▸ PROMPT: Only lines with the word "MySQL" belong in the answer; copy them from the records below.

Stored items:

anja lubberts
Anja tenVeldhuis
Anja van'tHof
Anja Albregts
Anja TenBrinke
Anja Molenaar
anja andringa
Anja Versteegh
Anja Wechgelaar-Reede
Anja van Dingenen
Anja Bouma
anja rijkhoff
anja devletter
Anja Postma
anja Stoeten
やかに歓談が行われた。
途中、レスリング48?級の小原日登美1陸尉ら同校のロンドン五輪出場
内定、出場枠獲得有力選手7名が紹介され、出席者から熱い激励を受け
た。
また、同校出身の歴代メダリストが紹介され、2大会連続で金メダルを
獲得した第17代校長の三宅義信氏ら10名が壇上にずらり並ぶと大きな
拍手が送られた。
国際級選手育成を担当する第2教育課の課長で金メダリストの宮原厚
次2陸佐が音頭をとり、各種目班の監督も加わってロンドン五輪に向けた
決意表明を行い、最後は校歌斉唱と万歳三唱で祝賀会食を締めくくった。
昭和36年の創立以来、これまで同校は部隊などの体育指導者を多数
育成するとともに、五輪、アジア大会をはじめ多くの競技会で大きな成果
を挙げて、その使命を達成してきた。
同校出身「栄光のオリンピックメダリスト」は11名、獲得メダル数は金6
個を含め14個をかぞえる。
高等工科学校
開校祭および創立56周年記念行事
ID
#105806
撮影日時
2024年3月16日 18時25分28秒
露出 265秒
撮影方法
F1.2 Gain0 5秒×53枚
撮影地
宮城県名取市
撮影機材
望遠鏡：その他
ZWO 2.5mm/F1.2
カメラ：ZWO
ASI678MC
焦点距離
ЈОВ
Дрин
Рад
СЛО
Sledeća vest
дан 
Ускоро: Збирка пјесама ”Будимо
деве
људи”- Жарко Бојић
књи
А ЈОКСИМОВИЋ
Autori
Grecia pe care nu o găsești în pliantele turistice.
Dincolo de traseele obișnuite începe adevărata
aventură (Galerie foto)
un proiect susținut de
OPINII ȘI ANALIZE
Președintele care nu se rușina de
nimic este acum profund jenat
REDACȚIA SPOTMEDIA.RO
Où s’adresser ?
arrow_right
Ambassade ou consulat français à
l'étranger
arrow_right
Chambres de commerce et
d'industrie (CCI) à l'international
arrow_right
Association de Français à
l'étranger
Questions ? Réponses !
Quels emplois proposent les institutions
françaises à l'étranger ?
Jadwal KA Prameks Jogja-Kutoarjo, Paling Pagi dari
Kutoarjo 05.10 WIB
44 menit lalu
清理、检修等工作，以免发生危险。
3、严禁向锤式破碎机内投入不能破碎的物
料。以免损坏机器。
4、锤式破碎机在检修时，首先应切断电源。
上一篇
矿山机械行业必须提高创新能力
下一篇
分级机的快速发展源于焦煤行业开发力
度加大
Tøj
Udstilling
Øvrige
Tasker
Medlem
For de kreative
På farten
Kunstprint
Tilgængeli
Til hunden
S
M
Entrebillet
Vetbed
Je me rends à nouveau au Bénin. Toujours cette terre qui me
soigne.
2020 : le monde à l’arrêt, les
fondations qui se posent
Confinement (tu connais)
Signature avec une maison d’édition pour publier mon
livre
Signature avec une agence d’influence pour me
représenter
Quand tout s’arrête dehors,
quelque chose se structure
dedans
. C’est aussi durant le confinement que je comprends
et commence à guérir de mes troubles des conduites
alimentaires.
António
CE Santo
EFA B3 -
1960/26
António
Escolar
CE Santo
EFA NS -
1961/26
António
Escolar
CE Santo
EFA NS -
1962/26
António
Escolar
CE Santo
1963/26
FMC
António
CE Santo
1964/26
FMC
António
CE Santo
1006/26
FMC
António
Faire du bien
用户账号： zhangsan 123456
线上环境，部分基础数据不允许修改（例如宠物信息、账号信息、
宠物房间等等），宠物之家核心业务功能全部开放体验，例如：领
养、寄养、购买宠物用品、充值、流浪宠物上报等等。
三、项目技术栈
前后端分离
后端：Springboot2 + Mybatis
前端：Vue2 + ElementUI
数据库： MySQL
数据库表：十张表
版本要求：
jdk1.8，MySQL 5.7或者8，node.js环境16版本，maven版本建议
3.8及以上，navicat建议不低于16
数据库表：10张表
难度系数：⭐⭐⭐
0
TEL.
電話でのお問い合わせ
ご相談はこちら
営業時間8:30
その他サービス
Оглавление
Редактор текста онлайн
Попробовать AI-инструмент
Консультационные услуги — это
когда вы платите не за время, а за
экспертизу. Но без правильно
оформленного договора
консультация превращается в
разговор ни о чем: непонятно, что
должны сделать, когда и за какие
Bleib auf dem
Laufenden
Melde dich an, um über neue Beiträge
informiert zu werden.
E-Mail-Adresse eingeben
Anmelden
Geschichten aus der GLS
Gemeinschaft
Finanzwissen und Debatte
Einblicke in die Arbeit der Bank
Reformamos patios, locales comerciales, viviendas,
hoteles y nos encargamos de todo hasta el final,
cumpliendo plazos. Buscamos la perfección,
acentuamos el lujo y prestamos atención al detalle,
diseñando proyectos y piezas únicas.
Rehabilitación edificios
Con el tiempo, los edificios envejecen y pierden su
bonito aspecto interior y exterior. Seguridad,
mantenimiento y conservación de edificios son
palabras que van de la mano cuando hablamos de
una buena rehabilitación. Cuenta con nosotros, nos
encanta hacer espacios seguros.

▸ RESULT FOR THIS TASK:
数据库： MySQL
jdk1.8，MySQL 5.7或者8，node.js环境16版本，maven版本建议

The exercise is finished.